RAYON LIVRES

Vladimir Fédorovski. « Les amours de La Grande Catherine ». Editions Alphée, Jean-Paul Bertrand, 2009.

« Les vraies histoires d’amour commencent toujours après quarante ans. »
Cette phrase de la Grande Catherine, qui a effectivement rencontré l’homme de sa vie à 44 ans, donne le ton de ce nouvel ouvrage de Vladimir Fédorovski.

À partir d’archives inédites, notamment les lettres intimes et érotiques de l’impératrice, l’auteur propose un nouveau regard sur Catherine II, son temps, ses amours et ses jardins secrets, révélant d’un côté, la femme d’état exceptionnelle, et, de l’autre, l’amoureuse éternelle.

Les ouvrages de Vladimir Fédorovski, directement écrits en français, sont traduits dans 28 pays et ont reçu 8 prix littéraires. Celui-ci, sur la Grande Catherine, est son 21ère et s’inscrit dans le droit fil de ses célèbres best-sellers : Le Roman de Saint-Pétersbourg et Le Roman du Kremlin.

A propos de l’auteur

Nadia Sikorsky

Nadia Sikorsky a grandi à Moscou où elle a obtenu un master de journalisme et un doctorat en histoire à l’Université d’État de Moscou.

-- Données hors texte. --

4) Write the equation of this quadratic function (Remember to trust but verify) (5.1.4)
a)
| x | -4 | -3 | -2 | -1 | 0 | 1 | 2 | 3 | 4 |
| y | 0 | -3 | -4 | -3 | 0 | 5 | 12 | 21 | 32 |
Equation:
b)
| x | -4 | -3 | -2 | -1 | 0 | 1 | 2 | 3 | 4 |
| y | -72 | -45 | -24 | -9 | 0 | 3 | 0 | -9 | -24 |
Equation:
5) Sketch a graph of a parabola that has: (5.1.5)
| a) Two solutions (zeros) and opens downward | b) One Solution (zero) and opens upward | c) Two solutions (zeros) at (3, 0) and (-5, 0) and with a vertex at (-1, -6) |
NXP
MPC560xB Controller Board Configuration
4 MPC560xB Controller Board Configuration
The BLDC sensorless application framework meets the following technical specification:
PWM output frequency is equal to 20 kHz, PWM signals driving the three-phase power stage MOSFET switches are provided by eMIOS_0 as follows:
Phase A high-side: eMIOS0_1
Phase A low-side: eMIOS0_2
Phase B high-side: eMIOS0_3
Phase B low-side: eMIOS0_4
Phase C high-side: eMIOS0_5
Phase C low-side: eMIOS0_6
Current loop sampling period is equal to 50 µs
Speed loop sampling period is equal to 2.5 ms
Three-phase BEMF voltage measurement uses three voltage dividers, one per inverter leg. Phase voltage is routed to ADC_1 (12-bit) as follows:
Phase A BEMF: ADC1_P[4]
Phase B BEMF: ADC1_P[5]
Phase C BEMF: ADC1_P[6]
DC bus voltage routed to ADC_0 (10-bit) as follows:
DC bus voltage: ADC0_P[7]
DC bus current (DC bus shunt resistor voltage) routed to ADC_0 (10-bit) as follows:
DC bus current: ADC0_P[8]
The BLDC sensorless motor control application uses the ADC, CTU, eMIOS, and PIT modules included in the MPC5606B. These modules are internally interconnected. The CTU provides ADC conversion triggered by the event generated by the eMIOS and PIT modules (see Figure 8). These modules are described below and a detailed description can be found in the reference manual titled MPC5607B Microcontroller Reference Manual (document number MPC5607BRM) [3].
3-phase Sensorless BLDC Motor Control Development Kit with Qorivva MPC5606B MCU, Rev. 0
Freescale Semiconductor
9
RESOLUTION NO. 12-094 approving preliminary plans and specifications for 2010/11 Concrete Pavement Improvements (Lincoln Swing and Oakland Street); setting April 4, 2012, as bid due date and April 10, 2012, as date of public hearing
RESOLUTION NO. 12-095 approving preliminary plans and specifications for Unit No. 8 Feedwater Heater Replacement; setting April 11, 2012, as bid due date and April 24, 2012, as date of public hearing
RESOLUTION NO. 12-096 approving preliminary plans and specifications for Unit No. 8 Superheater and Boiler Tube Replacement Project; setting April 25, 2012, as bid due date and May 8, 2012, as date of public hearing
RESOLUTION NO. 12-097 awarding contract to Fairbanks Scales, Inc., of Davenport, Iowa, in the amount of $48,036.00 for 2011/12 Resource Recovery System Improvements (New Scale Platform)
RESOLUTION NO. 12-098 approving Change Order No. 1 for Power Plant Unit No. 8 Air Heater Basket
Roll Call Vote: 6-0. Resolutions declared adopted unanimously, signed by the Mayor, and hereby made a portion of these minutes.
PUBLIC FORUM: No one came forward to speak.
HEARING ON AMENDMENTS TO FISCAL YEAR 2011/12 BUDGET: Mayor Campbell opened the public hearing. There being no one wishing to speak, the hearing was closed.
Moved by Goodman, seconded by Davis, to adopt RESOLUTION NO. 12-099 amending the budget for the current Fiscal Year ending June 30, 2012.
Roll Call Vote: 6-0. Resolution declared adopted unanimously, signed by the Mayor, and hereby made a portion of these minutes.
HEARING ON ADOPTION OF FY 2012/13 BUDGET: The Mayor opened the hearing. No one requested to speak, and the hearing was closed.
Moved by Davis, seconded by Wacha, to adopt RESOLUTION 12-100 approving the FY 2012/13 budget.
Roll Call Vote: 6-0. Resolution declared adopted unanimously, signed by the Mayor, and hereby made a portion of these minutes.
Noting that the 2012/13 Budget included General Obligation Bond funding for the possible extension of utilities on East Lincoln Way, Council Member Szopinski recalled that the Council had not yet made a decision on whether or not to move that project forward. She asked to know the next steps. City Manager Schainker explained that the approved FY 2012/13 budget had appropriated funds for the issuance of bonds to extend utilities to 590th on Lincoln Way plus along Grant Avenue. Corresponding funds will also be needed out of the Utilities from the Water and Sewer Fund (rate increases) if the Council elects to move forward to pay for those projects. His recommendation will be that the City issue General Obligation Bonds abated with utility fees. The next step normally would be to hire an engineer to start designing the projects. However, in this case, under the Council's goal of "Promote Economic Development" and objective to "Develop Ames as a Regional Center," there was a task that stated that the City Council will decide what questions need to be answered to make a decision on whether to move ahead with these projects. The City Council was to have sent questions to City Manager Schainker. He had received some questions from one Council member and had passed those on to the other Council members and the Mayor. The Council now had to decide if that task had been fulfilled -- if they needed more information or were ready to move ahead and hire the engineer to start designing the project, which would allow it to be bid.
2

Après 13 ans passés au sein de l’Unesco, à Paris puis à Genève, et avoir exercé les fonctions de directrice de la communication à la Croix-Verte internationale fondée par Mikhaïl Gorbatchev, elle développe NashaGazeta.ch, premier quotidien russophone en ligne, lancé en 2007.

En 2022, elle s’est trouvée parmi celles et ceux qui, selon la rédaction du Temps, ont « sensiblement contribué au succès de la Suisse romande », figurant donc parmi les faiseurs d’opinion et leaders économiques, politiques, scientifiques et culturels : le Forum des 100.

Après 18 ans en charge de NashaGazeta.ch, Nadia Sikorsky a décidé de revenir à ses sources et de se concentrer sur ce qui la passionne vraiment : la culture dans toute sa diversité. Cette décision a pris la forme de ce blog culturel trilingue (russe, anglais, français) né au cœur de l’Europe – en Suisse, donc, son pays d’adoption, le pays qui se distingue par son multiculturalisme et son multilinguisme.

Nadia Sikorsky ne se présente pas comme une "voix russe", mais comme une voix d’Européenne d'origine russe au bénéfice de plus de 30 ans d’expérience professionnelle dans le monde culturel. Elle se positionne comme médiatrice culturelle entre les traditions russes et européennes ; le titre de sa chronique, "L'accent russe", capture cette essence – l’accent n’étant pas une barrière linguistique, ni un positionnement politique mais une empreinte culturelle distinctive dans le contexte européen.